[[ DATASET EXTRACT, beginning ]]

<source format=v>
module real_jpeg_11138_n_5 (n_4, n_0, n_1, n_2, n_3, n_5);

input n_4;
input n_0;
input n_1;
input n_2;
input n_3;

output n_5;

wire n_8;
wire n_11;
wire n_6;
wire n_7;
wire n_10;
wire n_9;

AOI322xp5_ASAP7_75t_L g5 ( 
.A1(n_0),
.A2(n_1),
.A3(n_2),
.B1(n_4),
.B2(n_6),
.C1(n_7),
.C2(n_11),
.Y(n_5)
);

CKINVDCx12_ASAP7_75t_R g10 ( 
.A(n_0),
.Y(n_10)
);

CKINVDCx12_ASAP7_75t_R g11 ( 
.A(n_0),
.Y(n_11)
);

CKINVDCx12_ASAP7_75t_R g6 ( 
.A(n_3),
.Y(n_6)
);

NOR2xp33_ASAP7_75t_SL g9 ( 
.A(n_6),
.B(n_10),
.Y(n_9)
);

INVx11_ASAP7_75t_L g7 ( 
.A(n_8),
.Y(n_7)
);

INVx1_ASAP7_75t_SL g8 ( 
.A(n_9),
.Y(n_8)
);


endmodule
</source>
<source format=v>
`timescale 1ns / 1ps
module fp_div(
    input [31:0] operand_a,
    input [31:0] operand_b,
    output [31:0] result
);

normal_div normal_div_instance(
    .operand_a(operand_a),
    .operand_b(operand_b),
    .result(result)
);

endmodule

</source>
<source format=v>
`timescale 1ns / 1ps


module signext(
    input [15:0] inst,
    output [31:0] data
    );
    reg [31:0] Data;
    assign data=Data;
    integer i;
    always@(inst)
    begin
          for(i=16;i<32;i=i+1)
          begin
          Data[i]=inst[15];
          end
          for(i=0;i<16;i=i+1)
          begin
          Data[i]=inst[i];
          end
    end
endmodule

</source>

[[ DATASET EXTRACT, end ]]
[[ DATASET EXTRACT, beginning ]]

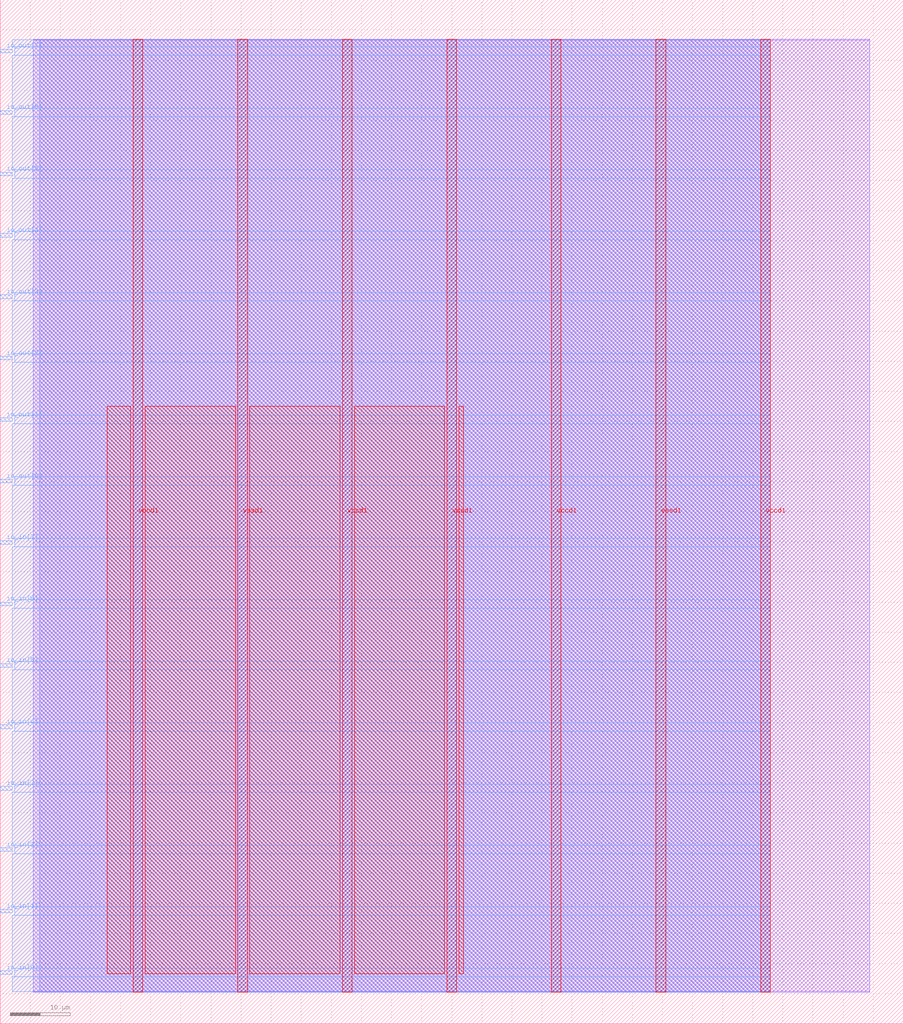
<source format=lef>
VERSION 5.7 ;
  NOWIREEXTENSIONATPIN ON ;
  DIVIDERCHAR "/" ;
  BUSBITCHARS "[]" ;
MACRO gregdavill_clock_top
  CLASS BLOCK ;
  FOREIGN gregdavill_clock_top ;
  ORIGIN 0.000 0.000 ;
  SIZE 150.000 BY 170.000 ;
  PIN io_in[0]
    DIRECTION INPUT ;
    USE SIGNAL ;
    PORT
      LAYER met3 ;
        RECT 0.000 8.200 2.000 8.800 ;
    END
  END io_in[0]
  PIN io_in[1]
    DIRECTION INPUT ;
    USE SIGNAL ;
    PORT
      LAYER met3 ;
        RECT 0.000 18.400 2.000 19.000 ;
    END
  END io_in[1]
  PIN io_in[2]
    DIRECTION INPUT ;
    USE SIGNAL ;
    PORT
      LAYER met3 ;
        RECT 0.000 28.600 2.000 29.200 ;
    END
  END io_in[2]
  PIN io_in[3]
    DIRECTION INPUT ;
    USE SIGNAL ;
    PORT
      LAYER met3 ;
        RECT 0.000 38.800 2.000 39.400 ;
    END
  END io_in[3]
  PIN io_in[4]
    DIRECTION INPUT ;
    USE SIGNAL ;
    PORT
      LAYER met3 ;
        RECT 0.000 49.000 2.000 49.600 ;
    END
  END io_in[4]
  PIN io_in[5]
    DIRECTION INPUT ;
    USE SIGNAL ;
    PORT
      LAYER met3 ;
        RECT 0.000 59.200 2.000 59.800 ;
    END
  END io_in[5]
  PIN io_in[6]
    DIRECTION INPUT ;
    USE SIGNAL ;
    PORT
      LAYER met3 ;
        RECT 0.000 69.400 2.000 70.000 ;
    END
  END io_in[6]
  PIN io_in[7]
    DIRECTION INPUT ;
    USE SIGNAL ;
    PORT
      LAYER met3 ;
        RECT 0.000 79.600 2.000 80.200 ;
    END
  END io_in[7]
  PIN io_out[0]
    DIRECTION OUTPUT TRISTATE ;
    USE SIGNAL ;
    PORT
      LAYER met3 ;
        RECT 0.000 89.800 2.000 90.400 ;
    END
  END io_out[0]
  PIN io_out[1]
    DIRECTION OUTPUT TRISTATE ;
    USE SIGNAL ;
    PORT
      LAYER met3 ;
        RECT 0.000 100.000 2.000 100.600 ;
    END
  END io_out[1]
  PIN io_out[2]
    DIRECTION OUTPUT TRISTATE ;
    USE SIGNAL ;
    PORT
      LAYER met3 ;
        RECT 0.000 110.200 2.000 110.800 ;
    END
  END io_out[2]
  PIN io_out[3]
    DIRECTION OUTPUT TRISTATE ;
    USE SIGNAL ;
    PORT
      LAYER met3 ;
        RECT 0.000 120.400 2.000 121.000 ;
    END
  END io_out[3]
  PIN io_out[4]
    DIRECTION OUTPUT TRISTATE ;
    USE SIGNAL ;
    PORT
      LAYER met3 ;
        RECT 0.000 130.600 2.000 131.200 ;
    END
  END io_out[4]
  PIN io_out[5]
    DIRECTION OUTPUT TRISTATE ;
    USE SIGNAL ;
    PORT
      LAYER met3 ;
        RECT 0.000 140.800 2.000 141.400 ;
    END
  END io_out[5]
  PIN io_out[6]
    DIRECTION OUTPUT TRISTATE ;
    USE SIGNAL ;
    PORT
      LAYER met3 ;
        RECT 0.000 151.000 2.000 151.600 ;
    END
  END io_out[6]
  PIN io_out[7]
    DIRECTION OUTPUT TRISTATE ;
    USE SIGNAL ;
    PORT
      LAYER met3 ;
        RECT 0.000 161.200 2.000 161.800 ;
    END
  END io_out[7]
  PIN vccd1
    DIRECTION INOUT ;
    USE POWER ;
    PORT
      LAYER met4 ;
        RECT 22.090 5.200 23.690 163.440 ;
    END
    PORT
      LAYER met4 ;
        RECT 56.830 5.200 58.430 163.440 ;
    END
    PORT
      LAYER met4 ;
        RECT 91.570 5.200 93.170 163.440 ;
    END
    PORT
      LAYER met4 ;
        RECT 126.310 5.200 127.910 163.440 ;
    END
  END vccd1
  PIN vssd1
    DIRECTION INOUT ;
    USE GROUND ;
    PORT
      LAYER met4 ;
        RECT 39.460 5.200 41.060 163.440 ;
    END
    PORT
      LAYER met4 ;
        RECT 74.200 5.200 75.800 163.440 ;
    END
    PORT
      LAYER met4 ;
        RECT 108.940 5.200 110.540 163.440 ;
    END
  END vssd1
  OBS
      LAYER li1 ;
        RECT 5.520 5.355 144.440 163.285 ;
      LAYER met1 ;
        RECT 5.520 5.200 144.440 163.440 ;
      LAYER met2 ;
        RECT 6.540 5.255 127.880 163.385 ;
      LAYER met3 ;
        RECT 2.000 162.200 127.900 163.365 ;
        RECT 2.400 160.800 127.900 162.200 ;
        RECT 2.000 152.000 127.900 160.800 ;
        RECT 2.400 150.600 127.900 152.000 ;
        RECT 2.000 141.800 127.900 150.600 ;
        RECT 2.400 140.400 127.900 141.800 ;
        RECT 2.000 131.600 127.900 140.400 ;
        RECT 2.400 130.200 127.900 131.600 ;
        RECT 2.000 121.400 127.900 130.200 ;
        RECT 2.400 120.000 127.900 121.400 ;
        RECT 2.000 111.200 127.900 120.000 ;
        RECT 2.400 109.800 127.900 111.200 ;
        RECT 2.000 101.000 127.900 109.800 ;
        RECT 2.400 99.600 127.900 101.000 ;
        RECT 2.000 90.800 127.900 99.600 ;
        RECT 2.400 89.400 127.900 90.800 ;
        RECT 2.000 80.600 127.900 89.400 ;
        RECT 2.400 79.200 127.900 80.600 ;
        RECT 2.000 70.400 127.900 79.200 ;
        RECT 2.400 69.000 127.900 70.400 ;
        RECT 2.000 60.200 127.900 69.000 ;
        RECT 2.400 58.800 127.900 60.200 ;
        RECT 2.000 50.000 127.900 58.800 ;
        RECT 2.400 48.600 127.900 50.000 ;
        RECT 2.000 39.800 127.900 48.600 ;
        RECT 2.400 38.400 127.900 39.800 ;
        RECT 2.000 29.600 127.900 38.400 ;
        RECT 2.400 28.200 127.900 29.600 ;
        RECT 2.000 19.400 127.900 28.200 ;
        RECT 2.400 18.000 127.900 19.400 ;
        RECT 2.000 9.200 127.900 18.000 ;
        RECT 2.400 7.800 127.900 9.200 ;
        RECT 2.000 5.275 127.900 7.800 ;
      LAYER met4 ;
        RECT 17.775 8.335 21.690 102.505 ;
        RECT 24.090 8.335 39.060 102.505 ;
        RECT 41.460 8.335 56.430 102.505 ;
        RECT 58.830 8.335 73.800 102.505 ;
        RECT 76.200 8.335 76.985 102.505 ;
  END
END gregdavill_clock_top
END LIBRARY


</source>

[[ DATASET EXTRACT, end ]]
[[ DATASET EXTRACT, beginning ]]

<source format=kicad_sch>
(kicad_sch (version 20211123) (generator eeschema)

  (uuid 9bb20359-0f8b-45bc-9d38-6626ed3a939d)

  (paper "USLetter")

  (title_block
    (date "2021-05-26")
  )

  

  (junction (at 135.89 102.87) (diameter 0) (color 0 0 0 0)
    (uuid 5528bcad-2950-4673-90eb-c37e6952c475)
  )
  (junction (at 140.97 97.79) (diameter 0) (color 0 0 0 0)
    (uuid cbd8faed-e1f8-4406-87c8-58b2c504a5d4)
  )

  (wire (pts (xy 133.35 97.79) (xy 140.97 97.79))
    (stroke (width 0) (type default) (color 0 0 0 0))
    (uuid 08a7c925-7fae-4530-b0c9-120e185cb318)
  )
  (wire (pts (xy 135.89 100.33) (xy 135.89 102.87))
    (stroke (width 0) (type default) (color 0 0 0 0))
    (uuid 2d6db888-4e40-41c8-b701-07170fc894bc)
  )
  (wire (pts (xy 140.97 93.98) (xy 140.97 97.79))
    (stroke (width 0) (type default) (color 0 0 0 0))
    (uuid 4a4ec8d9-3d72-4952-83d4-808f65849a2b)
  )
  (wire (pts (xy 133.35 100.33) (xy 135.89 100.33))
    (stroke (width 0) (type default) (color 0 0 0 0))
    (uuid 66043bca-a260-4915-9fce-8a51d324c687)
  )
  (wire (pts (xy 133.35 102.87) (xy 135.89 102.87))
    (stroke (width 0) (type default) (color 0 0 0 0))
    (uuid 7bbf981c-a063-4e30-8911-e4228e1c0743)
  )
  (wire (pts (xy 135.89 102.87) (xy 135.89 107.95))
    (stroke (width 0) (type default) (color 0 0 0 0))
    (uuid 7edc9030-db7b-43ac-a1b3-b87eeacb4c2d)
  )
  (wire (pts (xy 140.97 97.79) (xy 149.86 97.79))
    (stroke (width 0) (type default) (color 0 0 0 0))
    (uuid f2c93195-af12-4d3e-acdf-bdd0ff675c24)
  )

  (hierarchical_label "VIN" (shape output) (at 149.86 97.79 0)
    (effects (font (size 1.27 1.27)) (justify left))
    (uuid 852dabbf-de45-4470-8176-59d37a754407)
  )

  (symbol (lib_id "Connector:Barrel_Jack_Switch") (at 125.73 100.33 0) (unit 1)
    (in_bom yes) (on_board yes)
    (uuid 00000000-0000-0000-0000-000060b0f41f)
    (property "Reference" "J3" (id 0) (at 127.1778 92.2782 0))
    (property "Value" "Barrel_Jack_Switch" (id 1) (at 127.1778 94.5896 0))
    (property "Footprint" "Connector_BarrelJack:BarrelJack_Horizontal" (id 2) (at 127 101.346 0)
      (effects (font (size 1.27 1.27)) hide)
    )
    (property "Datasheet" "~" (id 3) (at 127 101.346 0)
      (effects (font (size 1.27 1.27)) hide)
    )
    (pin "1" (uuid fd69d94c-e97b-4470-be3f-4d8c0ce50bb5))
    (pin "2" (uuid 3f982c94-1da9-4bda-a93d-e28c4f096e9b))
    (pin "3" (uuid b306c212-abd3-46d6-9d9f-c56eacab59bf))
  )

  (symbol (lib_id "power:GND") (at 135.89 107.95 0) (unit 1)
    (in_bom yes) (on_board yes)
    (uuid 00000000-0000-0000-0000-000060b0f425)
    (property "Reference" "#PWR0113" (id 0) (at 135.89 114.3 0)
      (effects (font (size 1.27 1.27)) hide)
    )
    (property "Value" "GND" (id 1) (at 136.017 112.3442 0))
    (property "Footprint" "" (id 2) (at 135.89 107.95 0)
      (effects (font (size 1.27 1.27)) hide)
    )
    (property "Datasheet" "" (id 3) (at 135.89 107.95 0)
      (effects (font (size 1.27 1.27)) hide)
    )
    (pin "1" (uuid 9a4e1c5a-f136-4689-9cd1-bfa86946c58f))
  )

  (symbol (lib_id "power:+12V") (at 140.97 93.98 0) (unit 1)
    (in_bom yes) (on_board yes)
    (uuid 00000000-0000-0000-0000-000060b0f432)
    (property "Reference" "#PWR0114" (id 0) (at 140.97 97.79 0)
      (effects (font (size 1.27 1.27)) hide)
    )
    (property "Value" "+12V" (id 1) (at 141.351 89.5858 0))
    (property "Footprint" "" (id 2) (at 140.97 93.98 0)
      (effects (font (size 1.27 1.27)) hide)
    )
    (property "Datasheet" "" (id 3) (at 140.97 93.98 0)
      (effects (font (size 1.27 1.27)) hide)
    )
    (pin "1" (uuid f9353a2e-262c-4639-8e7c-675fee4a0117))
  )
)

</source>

[[ DATASET EXTRACT, end ]]

■ PROBLEM STATEMENT:
Based on the records above, how many lines hold the string "diameter"? Answer with the number by itself.

■ RESPONSE BELOW:
2